Ricky Skerritt arrives at the Jamaica Pegasus Hotel on Sunday for Cricket West Indies (CWI) presidential election. (PHOTOS: Marlon Reid).

Former West Indies team manager Ricky Skerritt is the new president of Cricket West Indies (CWI).

Skerritt, 62, defeated the incumbent Dave Cameron eight votes to four through a secret ballot on Sunday at CWI's  Annual General Meeting (AGM) and elections on Sunday at the Jamaica Pegasus Hotel.

Skerritt running mate, Dr Kishore Shallow, who challenged Emmanuel Nanthan for vice president, also won by the same margin.

The defeat might have come as a shock for Cameron, who was part of the CWI for 17 years and took charge as board president in March 2013 replacing Julien Hunte, before which he was a vice-president of the board.

“I am humbled and deeply honoured to be elected as President. We pledge to work for improvement on and off the field for West Indies Cricket,” said Skerrit.

The new president was expecting a closer margin of victory.

He said, "we have been spreading the message, which we know was getting on to furtle soil but we really didn't come in here with any hard guarantees of votes. We figured we would get six and we would be happy if we got seven."

“I am grateful and humbled by the support of the members of the territorial board. This is a victory for West Indies Cricket,” said Dr Shallow,  a 35-year-old entrepreneur.

The proceedings were done under the watchful eyes of the international audit firm, KPMG.

Challenger Ricky Skerritt (left) and incumbent Dave Cameron at the Jamaica Pegasus Hotel just before Cricket West Indies (CWI) presidential election.

Cameron was seeking a fourth term in office after serving three two-year terms. However, although the Windward Islands Cricket Board (WICB), Barbados Cricket Board (BCB), and Guyana Cricket Board (GYB) had stated publicly that they would support Cameron, the 47-year-old businessman received a big setback to remain in office after the Jamaica Cricket Association (JCA) voted not to support its countryman.

The Leeward Islands Cricket Board (LICB) and Trinidad and Tobago Cricket Board (TTCB) had publicly stated that they would support  Skerritt and Dr Shallow.

Each of the six territorial boards (JCA, BCA, WICB, LICB, TTCB and GCA) had two votes each, and the votes can be cast by two representatives nominated by each of the territorial boards.

Going into the elections, preliminary count shows both parties locked at three votes each.

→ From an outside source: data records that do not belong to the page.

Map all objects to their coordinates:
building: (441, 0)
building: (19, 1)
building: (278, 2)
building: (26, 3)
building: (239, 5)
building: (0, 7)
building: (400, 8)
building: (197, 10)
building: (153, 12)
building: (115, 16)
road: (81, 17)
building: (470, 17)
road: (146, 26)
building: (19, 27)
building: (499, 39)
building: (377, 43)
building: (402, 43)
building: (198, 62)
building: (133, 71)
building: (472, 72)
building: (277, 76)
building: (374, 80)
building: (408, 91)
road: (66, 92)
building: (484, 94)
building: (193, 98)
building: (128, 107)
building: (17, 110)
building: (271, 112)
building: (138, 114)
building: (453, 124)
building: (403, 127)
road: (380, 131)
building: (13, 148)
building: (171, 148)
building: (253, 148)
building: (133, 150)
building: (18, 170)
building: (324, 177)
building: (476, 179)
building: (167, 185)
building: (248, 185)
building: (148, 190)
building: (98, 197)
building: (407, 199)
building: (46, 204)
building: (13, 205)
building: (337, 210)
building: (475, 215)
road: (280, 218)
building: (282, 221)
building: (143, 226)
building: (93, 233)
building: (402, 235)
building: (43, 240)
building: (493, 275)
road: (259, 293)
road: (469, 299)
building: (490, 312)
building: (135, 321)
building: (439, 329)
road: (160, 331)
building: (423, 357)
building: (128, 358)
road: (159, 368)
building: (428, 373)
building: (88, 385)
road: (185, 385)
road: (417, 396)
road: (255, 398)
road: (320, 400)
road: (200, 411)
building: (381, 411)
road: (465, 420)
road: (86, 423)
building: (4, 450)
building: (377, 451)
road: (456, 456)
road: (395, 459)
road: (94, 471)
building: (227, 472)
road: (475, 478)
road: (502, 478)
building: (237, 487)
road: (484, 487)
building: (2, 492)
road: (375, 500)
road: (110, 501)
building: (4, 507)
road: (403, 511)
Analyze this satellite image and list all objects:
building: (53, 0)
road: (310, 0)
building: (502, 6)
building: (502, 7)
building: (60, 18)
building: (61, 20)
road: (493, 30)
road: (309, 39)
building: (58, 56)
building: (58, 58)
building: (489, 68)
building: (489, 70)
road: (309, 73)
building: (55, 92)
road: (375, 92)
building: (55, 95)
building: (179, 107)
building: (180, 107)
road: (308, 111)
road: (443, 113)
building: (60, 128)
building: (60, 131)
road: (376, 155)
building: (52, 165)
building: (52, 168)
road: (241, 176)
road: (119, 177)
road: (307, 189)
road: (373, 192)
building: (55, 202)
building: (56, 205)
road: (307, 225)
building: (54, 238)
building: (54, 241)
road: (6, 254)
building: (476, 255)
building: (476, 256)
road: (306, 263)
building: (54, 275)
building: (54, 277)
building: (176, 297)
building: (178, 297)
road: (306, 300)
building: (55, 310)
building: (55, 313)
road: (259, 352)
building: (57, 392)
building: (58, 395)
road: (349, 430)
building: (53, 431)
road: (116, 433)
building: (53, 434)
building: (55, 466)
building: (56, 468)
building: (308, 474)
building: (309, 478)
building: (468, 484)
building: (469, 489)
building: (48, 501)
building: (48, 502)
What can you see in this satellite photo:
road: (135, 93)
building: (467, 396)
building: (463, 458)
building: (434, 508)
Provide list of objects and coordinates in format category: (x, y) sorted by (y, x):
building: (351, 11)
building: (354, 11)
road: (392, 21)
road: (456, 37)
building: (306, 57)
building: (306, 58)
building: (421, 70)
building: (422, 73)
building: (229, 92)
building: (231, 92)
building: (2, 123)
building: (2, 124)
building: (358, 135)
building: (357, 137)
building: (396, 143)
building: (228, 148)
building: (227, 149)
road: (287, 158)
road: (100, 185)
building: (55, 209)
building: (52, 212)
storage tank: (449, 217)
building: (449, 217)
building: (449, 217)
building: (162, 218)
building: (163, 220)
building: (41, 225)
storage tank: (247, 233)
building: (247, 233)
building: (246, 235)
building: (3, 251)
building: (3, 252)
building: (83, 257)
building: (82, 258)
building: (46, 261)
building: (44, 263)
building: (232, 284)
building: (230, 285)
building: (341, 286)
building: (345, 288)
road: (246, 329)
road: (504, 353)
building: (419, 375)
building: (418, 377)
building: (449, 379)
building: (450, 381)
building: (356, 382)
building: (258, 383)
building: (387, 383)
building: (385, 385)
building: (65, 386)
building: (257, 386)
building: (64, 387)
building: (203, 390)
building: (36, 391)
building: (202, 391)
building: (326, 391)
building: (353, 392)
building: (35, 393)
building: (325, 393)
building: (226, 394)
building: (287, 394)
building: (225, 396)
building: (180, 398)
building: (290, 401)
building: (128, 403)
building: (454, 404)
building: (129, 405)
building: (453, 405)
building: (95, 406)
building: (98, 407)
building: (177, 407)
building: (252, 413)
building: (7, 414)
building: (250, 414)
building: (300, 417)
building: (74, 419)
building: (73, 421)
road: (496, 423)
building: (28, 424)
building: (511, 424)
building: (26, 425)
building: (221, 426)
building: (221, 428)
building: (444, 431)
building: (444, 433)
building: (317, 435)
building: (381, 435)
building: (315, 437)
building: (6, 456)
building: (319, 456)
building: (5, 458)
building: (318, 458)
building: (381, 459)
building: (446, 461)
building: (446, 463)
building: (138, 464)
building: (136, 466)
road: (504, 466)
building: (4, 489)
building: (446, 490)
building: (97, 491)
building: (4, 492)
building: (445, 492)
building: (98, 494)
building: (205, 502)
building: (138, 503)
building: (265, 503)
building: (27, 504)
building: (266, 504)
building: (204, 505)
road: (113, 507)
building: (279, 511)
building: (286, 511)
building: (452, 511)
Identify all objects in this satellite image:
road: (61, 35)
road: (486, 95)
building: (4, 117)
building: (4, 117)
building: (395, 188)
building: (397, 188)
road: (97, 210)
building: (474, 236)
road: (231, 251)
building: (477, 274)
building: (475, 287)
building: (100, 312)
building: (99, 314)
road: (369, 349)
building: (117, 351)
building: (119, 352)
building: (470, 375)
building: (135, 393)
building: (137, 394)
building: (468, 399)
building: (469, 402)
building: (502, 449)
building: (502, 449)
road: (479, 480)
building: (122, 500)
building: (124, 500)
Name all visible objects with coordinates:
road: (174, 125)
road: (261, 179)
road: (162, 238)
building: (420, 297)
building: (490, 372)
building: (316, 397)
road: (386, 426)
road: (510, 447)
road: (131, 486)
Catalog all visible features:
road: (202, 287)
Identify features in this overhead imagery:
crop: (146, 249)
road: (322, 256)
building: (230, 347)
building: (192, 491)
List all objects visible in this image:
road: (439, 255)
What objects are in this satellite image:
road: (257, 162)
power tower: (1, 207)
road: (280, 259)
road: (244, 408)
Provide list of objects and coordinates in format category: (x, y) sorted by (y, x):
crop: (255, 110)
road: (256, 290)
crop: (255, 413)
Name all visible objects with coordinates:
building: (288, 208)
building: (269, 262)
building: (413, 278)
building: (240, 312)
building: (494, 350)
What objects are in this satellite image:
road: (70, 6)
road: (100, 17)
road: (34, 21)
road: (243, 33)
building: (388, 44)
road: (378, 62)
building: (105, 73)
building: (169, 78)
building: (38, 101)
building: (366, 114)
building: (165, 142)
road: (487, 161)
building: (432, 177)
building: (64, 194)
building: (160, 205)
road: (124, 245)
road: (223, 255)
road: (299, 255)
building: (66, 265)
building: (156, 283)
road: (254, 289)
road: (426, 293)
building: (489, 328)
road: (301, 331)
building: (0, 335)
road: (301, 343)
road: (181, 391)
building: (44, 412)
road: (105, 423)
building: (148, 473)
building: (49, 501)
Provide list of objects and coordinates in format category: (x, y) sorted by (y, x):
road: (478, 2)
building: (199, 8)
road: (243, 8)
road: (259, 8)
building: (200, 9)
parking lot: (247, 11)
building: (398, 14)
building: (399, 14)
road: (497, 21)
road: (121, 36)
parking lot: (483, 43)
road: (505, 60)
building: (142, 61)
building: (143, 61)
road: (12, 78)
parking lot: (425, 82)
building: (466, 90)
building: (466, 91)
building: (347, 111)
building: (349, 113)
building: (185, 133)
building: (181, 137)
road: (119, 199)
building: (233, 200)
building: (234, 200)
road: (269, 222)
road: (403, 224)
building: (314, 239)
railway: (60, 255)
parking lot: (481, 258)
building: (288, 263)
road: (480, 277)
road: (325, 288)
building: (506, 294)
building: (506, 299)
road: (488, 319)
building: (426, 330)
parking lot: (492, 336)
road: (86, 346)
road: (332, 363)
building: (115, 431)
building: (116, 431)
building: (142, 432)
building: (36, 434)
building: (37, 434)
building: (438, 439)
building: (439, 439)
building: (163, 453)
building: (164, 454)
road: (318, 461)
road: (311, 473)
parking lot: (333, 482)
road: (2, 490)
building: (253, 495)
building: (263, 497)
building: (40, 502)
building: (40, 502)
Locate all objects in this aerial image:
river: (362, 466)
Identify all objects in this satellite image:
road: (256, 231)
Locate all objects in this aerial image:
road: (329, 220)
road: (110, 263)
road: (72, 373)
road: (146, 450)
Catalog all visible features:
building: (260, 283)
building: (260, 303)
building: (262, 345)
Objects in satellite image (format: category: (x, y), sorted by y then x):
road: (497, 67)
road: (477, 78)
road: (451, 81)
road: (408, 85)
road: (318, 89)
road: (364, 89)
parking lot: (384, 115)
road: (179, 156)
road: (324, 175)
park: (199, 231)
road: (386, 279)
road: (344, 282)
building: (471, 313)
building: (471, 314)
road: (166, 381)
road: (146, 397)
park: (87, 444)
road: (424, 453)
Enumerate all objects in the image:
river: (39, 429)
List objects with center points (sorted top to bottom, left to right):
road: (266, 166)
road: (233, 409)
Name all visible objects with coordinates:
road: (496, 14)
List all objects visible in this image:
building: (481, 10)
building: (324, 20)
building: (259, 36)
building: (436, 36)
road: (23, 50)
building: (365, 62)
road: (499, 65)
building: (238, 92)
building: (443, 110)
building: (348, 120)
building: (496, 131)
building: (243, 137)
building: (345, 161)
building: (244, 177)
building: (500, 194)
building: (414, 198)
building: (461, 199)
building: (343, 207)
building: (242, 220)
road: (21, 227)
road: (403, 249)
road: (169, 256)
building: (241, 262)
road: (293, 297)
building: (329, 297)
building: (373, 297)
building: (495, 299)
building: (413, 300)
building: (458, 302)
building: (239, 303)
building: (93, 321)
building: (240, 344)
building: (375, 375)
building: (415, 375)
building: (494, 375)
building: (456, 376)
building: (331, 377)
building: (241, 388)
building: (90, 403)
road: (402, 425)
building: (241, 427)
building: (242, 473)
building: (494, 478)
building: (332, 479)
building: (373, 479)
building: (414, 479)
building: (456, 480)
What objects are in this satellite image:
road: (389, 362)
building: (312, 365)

However, reports are that Skerritt won the election after the Windward Islands backed out of supporting Cameron.

“I trusted the process.  I thought that we were men of integrity and I banked on that,” Cameron said following the defeat.

“From where I am standing, I am very disappointed that men gave me their words and then went a different way, but that’s elections all around and I think we have a lot to be proud of,” he added.

“I trusted the process.  I thought that we were men of integrity and I banked on that,” Cameron said.

“From where I am standing, I am very disappointed that men gave me their word and then went a different way, but that’s elections all around and I think we have a lot to be proud of,” he added.

A just a few hours before the elections,  the Skerritt campaign gained momentum with two more former players - Roger Harper of Guyana and Deryck Murray of Trinidad and Tobago - offering support.

Darren Sammy of St Lucia, Sir Vivian Richards of Antigua and Guyanese Clive Lloyds - all former West Indies captain - had also supported the Skerritt campaign.

Skerritt had previously been a cabinet minister and senator in the national assembly of St Kitts and Nevis and has also served as minister of tourism. He has an MSc from Oxford University where he was a Rhodes Scholar.

In their manifesto, Skerritt and Shallow stated that they would propose capping the tenure of the CWI presidency to a maximum of six years. "I am convinced that a presidential term limit will remove much of the uncertainty and anxiety caused by the cricket politics and excesses that too often surround the office of president," Shallow had said at the time.